**DIRECTIONS FOR THIS TASK**
Count lines holding the string "linejoin" in the data that follows. Reply with one number only.
================================
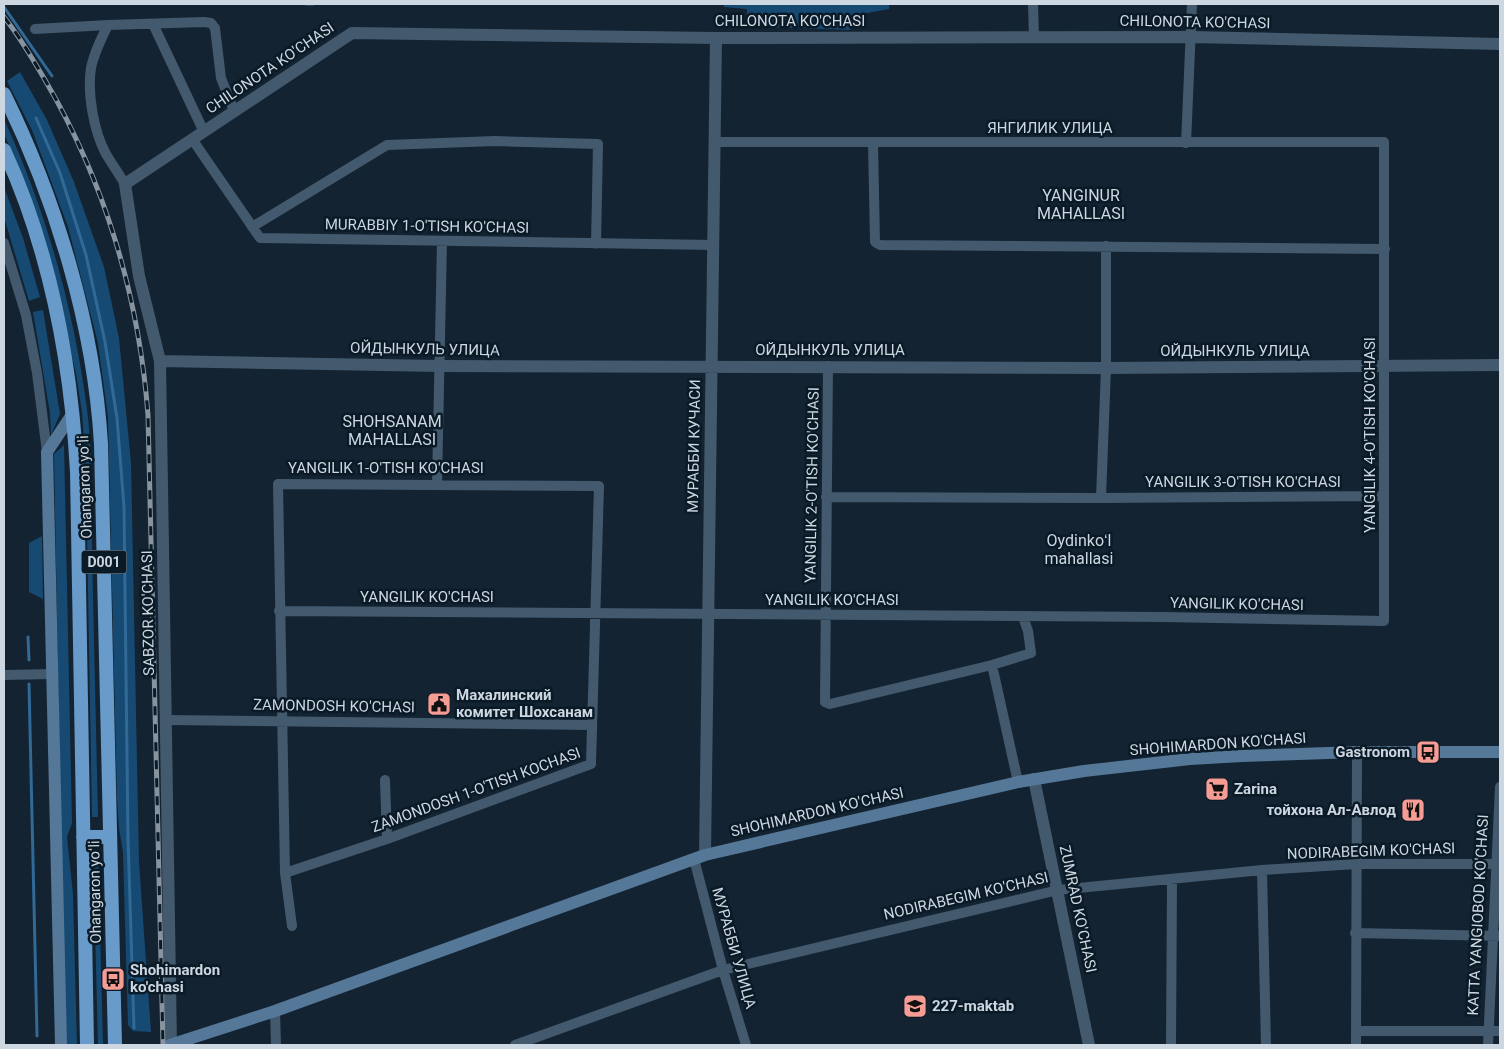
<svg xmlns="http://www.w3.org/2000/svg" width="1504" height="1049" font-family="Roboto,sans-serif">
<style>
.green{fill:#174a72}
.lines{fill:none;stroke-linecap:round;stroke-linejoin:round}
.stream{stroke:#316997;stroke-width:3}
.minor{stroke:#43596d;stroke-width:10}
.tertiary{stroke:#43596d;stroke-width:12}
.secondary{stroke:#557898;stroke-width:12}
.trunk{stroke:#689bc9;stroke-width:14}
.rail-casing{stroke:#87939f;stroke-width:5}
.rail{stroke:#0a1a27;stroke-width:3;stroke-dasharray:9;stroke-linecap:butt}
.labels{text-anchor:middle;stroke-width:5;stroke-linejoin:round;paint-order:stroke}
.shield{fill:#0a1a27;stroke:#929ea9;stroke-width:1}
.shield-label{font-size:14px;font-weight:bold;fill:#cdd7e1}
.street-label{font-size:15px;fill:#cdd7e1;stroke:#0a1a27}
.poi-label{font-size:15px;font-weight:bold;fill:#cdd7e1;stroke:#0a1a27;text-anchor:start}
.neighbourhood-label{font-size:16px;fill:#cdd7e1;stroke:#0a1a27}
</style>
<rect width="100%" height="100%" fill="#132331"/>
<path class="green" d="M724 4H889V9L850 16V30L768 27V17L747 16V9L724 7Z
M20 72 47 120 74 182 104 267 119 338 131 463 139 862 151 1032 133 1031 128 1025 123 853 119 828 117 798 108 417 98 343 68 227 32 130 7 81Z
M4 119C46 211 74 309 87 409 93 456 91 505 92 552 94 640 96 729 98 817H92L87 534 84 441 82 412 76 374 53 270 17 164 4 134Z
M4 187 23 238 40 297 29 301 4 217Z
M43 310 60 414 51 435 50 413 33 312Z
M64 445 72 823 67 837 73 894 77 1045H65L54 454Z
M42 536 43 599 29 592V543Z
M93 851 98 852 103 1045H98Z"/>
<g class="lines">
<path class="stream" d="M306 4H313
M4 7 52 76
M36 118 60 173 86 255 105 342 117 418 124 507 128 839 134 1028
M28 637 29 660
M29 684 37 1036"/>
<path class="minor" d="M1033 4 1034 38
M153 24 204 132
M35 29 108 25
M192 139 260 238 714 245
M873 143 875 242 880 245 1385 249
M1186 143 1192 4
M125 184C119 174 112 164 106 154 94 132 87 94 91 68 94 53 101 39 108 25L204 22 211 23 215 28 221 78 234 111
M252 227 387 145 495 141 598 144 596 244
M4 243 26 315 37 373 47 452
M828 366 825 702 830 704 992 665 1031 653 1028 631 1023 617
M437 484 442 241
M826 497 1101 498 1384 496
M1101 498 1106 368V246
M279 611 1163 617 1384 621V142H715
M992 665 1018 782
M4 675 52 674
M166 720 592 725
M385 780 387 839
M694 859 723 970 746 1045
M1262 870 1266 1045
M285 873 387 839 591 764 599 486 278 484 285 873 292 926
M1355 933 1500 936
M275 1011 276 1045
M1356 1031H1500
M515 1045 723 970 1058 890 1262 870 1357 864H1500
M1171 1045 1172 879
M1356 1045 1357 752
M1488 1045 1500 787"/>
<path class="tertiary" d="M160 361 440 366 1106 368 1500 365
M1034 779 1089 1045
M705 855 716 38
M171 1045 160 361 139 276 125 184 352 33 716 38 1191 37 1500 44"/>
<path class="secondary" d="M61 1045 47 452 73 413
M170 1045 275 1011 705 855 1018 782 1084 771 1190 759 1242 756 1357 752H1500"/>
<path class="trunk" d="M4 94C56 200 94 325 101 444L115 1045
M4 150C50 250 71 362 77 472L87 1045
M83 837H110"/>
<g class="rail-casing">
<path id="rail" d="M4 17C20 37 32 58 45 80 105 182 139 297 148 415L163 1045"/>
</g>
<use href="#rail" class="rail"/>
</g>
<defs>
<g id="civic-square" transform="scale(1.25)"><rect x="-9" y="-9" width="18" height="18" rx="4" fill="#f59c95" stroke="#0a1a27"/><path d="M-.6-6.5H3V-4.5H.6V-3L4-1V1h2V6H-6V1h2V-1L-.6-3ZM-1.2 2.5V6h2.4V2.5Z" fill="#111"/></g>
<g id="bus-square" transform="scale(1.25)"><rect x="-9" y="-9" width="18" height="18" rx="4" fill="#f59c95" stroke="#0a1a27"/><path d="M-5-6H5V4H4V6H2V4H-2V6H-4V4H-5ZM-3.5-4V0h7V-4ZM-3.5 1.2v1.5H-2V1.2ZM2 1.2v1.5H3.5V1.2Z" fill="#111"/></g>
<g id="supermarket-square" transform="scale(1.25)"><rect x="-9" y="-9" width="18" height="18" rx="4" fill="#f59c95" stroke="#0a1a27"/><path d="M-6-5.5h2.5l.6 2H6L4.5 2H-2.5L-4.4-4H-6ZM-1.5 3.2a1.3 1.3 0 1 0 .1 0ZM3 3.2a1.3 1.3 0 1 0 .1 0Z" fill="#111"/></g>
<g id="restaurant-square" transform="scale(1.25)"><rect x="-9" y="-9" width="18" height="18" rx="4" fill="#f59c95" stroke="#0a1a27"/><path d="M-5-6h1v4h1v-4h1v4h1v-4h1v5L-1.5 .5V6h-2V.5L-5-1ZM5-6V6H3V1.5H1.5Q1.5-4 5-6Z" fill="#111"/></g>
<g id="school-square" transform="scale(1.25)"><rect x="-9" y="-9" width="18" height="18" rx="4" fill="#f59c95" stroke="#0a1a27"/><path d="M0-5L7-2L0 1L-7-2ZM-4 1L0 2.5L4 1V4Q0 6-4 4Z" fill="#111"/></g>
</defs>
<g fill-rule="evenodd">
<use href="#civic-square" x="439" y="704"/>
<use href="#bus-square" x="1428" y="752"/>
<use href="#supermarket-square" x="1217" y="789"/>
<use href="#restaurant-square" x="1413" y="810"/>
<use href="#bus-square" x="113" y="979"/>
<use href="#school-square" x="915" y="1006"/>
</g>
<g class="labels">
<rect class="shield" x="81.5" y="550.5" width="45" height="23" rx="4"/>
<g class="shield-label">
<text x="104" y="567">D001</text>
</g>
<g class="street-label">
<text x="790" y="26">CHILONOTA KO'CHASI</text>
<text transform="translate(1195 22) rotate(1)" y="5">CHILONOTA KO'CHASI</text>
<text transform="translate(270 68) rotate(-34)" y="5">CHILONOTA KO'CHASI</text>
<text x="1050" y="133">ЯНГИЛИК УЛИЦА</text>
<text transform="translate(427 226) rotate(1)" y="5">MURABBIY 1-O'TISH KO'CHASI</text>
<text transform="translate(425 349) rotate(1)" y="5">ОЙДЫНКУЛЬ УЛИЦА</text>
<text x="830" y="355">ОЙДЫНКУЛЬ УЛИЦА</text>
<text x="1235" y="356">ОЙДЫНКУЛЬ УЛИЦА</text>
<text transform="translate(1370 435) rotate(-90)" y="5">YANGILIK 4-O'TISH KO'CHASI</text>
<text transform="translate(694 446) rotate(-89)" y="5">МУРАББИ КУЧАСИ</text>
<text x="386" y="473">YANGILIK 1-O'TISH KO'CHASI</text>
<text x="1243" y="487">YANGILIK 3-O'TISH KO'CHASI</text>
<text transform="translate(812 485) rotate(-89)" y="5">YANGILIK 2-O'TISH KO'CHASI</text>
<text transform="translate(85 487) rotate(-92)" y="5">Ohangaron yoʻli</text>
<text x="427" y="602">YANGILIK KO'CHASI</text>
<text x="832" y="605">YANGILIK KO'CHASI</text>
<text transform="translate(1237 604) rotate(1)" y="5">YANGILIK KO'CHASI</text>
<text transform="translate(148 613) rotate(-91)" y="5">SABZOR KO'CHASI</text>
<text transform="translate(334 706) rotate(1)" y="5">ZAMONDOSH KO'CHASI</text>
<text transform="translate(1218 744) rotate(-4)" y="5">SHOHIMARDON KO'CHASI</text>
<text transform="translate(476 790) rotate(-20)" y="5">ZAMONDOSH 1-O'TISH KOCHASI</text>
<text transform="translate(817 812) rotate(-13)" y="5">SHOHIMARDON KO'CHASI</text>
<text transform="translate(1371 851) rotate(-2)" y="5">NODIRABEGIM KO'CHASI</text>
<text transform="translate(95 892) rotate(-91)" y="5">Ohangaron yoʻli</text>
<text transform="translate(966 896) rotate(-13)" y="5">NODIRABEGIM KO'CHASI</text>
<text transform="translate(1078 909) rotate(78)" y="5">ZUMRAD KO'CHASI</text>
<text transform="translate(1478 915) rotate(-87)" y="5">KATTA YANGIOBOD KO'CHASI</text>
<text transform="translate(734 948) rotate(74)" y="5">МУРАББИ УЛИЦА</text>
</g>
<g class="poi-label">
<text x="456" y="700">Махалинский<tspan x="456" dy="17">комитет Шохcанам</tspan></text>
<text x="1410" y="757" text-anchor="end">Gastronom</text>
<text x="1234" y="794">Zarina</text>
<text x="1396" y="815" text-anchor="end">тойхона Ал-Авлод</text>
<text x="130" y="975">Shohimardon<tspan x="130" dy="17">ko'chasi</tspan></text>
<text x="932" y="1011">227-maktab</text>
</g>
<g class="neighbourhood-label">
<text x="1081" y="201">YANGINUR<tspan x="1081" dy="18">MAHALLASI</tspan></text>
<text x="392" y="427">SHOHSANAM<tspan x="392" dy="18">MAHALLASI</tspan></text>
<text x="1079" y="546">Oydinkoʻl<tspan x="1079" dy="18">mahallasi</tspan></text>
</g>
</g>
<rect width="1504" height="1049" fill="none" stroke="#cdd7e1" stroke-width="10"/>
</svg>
================================
**SOLUTION FOR THIS EXERCISE**
2